We are not dictators; we are not imposing our will on them. They are autonomous beings. Their future is in their hands, and theirs alone.

Rather, we view it as our mission to show our children what the many possibilities of the world are and prepare them for the litany of experiences and challenges they will face as they develop into adulthood. Now, when Victoria and Kingston come across any roadblocks, they have not only the tools but the confidence to handle these tensions with pride, independence, and knowledge.

And we have found that cursing is an amazing place to begin this relationship as educators. By allowing our children to curse, and gently guiding them towards the appropriate use of this privilege, we are setting a groundwork of communication that will eventually pay dividends as our children grow curious of less benign temptations; sex, drugs, alcohol. There is no fear, no need to slink behind our backs, but rather an open door where any and all communication is rewarded with gentle attention and helpful wisdom.

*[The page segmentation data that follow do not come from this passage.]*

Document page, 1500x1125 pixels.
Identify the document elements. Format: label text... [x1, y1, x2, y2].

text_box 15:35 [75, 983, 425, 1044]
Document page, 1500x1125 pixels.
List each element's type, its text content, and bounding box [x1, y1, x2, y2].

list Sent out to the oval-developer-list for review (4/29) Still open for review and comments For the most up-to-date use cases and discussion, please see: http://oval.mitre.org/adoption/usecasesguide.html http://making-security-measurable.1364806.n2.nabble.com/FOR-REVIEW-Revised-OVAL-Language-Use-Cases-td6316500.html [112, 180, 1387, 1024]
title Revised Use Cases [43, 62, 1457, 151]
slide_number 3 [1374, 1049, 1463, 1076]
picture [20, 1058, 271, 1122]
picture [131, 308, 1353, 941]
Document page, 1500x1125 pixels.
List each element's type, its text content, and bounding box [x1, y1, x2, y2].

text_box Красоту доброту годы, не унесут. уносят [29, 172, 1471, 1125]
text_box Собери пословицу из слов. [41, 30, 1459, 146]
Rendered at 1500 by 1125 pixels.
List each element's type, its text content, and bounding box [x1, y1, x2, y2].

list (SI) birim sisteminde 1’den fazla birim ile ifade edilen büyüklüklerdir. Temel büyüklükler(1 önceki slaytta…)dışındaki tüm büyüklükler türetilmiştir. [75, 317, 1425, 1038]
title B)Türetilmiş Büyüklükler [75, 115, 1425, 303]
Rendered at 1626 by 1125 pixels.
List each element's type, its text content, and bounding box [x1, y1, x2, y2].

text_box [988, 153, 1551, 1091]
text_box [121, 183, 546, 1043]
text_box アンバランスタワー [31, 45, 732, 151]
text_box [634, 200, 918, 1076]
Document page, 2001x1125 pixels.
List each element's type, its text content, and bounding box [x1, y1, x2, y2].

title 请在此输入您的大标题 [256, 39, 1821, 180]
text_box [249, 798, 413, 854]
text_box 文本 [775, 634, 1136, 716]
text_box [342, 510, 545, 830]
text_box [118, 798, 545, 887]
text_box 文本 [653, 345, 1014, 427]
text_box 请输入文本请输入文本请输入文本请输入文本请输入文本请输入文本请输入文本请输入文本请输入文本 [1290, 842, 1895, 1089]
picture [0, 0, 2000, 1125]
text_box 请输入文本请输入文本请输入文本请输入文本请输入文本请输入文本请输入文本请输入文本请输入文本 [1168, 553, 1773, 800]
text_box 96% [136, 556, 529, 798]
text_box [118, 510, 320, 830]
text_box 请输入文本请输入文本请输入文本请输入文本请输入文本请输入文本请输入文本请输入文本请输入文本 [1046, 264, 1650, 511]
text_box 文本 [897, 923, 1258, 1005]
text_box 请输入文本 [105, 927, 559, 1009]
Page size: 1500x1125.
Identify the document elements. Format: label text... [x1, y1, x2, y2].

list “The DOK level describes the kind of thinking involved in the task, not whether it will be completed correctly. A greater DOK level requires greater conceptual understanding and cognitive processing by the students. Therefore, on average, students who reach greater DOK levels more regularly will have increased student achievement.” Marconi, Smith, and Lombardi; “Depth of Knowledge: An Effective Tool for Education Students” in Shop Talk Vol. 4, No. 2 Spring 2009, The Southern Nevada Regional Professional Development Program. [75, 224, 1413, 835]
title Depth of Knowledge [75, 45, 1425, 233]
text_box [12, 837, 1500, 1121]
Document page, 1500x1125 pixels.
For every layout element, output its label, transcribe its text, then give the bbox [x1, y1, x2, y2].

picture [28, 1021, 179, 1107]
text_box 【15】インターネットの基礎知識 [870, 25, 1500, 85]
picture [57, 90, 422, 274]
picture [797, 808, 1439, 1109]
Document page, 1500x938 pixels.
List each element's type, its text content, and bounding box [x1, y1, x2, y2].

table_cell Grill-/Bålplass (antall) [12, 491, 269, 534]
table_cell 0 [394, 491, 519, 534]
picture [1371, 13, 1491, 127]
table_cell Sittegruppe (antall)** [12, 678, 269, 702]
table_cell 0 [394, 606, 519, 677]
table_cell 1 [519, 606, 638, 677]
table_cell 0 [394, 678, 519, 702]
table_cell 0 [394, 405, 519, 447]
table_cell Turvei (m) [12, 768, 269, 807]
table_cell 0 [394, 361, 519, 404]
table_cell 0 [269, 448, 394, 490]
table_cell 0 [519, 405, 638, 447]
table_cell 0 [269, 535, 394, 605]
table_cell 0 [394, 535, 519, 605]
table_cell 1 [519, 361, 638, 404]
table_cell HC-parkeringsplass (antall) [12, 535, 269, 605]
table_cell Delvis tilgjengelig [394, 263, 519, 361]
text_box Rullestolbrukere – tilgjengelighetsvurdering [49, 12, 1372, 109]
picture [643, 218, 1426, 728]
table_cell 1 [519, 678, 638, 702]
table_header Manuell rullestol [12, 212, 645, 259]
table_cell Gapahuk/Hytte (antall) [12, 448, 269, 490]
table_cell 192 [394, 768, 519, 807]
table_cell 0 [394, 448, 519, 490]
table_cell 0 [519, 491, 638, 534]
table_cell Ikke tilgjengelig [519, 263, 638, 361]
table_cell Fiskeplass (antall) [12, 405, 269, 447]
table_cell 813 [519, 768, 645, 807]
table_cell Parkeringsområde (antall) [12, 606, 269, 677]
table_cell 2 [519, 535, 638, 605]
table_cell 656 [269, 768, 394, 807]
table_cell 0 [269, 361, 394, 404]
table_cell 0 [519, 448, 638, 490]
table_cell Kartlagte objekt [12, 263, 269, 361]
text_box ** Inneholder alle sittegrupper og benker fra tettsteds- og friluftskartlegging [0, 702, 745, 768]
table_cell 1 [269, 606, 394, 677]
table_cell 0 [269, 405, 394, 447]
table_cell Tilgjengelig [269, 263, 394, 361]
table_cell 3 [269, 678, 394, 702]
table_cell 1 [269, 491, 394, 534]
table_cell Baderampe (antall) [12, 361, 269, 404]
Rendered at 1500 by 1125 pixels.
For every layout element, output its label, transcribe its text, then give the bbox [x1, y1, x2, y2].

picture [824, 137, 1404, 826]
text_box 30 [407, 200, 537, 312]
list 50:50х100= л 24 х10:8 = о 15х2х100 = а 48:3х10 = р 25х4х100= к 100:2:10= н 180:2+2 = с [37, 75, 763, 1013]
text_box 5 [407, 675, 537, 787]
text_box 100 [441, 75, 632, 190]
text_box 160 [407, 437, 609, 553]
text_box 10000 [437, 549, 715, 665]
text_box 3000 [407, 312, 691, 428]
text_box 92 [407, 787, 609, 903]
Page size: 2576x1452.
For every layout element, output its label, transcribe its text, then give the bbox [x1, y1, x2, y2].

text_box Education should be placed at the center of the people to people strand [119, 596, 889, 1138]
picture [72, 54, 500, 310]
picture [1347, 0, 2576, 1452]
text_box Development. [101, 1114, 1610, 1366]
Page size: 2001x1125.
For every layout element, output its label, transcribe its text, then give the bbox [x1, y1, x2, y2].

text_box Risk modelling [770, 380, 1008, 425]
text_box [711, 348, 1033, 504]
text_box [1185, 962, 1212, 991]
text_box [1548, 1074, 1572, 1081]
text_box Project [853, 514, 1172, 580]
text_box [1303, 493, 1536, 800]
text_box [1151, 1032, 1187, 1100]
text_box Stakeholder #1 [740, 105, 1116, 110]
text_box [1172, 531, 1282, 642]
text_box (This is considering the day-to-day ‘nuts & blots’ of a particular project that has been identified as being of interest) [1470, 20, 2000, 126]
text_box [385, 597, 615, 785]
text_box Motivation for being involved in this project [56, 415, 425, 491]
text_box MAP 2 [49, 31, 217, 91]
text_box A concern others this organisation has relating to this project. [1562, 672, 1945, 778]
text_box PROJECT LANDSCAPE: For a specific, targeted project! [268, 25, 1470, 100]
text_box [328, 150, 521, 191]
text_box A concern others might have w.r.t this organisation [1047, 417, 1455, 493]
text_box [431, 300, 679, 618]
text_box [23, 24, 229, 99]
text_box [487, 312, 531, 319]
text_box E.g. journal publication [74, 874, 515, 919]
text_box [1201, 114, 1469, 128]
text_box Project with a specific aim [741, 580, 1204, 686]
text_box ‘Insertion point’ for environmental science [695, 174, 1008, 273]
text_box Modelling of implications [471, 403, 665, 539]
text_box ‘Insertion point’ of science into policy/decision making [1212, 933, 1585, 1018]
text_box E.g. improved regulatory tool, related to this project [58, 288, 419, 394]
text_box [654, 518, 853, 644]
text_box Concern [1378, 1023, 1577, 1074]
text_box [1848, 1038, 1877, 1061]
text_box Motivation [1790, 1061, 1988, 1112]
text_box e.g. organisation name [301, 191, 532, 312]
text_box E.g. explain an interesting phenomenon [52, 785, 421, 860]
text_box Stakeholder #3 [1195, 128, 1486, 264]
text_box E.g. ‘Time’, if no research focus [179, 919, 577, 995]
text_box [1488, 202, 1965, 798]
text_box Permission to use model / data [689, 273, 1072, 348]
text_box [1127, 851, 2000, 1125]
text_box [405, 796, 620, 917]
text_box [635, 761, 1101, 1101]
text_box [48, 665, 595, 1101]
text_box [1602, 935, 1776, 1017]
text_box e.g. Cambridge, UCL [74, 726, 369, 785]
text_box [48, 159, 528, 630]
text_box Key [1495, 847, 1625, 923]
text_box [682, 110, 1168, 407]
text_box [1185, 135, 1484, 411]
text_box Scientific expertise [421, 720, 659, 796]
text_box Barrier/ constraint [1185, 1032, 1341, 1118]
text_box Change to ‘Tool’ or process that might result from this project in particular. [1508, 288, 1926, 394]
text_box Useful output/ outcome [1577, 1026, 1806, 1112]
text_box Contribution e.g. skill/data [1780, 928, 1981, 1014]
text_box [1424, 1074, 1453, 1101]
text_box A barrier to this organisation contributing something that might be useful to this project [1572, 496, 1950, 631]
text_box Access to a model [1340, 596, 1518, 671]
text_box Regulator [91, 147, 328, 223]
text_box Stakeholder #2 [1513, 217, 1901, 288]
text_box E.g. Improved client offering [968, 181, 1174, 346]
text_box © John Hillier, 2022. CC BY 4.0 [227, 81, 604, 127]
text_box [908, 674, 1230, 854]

The home is a sacred place, and honesty and communication must be its foundation. Children often lack an ability to communicate their exact feelings. Whether out of discomfort, fear, or the emotional messiness of adolescence, children can often be less than transparent. Building a place of refuge where our children feel safe enough to disclose their innermost feelings and troubles is, therefore, an utmost priority in shepherding their future. Ari and I have come across instances where our children may have been less than truthful with a teacher, or authority figure simply because they did not feel comfortable disclosing what was really going on. But with us, they know that honesty is not only appreciated but rewarded and incentivized. This allows us to protect them at every turn, guard them against destructive situations, and help guide and problem solve, fully equipped with the facts of their situation.

And as crazy as it all sounds- I really believe in my heart that the catalogue of positive outcomes described above truly does stem from our decision to allow Victoria and Kingston to curse freely.

I know this won't sit well with every parent out there. And like so many things in life, I don't advocate this approach for all situations. In our context, this decision has more than paid itself off. In another, it may exacerbate pre-existing challenges and prove to be only a detriment to your own family's goals.

As the leader of your household, this is something that you and you alone must decide upon with intentionality and wisdom.

Ultimately, Ari and I want to be the kind of people our children genuinely want to be around. Were we not their parents, I would hope that Victoria and Kingston would organically find us interesting, warm, kind, funny, all the things we aspire to be for them each and every day.

We've let our children fly free, and fly they have. They are amazing people. One day, when they leave the confines of our home, they will become amazing adults. And hopefully, some of the little life lessons and eccentric parenting practices we imparted upon them will serve as a support for their future happiness and success.